» WORK INSTRUCTIONS
Go through the listing and pick out each line with the word "أولية" in it.

» DATA EXCERPTS
---+---
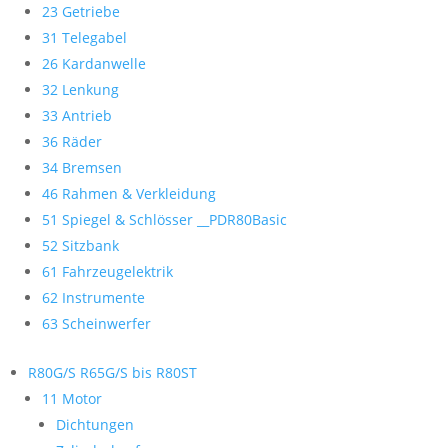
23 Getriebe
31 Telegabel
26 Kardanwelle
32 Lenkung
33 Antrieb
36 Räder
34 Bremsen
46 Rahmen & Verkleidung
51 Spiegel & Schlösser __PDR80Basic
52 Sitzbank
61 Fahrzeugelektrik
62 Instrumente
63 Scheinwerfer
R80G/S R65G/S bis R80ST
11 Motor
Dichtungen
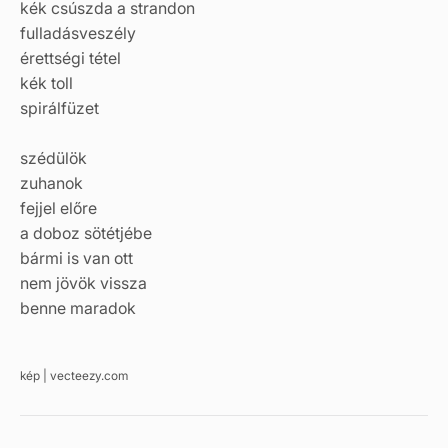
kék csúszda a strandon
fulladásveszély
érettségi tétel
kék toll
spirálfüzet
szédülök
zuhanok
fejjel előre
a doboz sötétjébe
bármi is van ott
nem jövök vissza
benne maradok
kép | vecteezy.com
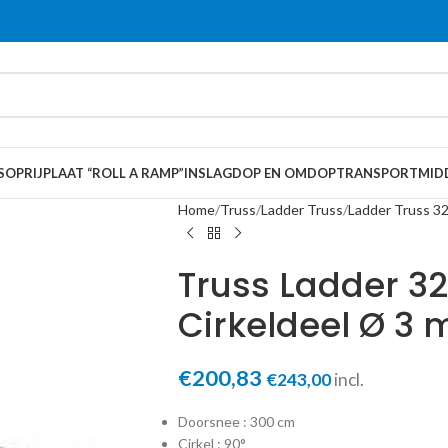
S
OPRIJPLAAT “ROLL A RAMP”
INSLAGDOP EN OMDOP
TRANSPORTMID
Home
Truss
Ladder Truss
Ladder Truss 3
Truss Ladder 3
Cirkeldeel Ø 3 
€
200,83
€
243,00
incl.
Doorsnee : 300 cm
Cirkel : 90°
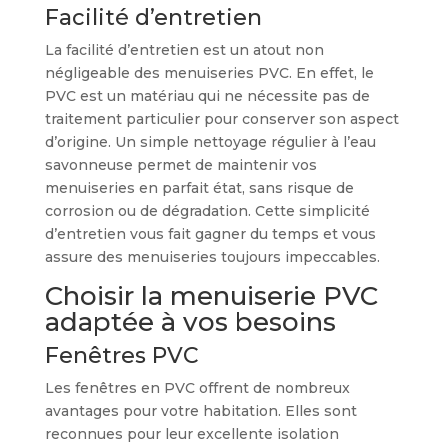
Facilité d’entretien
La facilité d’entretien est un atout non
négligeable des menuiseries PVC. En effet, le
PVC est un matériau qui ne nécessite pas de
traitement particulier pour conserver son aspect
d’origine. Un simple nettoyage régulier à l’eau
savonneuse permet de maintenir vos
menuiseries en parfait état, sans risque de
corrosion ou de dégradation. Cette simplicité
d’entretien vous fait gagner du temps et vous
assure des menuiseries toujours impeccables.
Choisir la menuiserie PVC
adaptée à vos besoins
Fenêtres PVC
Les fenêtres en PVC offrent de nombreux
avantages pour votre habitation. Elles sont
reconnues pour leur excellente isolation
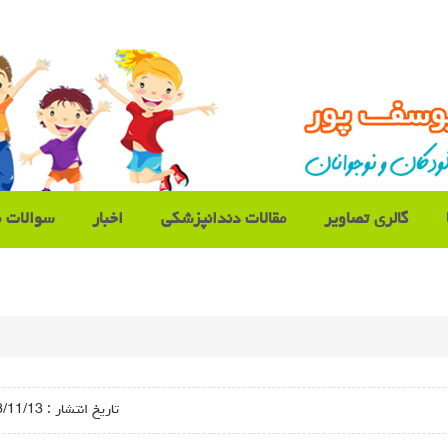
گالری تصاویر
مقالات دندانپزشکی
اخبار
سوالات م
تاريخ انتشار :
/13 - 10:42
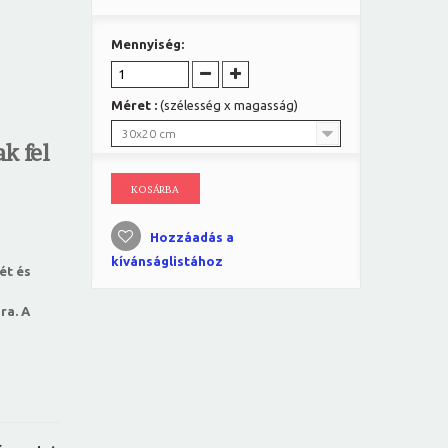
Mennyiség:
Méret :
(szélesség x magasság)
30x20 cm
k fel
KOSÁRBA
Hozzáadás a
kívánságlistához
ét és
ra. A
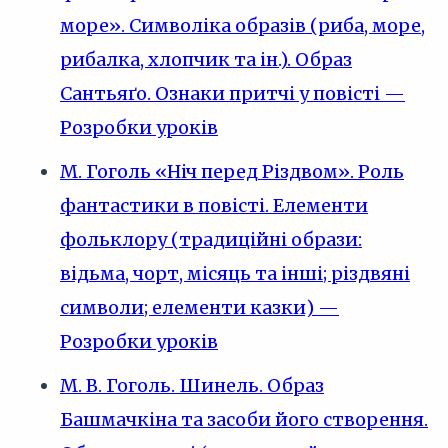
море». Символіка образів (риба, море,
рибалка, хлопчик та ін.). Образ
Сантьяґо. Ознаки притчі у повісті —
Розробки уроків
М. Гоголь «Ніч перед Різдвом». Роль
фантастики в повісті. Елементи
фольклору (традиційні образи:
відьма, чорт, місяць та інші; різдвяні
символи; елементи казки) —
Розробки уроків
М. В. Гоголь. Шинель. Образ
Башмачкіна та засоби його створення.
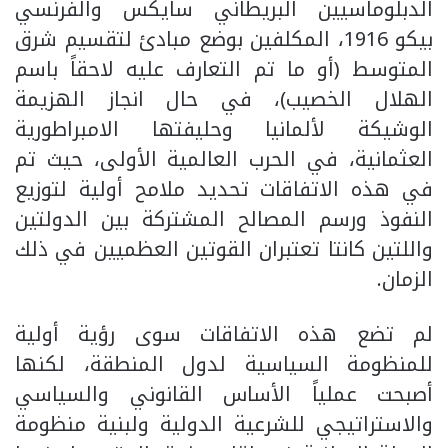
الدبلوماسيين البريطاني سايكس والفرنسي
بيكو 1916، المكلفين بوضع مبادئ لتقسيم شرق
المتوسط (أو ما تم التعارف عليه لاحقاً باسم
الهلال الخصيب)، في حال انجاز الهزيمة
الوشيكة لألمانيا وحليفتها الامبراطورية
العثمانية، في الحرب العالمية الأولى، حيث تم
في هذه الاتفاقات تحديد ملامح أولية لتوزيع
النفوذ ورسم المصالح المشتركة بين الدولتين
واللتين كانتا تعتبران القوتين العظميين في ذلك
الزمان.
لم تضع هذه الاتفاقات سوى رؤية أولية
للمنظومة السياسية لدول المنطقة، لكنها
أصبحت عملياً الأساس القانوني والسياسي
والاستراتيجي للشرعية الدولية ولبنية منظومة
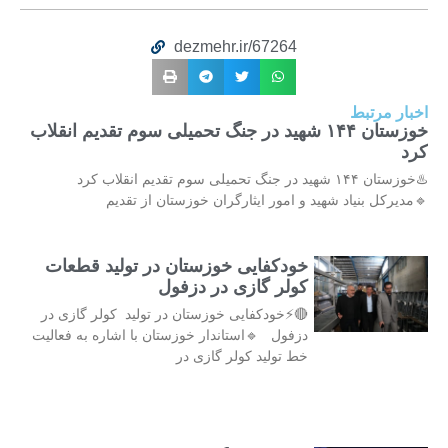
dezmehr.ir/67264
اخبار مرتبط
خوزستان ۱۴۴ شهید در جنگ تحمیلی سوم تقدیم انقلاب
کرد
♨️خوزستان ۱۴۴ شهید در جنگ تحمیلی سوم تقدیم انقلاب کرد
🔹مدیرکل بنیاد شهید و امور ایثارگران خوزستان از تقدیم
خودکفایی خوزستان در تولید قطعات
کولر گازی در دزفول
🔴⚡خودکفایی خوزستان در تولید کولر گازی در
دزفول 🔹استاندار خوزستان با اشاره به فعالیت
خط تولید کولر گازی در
---+---
» RESULT OF THIS EXERCISE
في هذه الاتفاقات تحديد ملامح أولية لتوزيع
لم تضع هذه الاتفاقات سوى رؤية أولية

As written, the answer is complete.